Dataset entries
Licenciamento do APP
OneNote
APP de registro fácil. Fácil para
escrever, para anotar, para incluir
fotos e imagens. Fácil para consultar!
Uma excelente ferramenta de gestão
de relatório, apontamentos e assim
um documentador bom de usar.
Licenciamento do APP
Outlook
==
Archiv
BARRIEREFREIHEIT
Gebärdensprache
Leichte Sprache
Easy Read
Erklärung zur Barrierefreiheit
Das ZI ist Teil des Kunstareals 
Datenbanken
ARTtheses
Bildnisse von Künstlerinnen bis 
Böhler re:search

### DESCRIPTION OF THE TASK
Identify every line in the items above that contains the string "para", treating uppercase and lowercase as different, and copy each of those lines in full.

### PROBLEM SOLUTION
APP de registro fácil. Fácil para
escrever, para anotar, para incluir
fotos e imagens. Fácil para consultar!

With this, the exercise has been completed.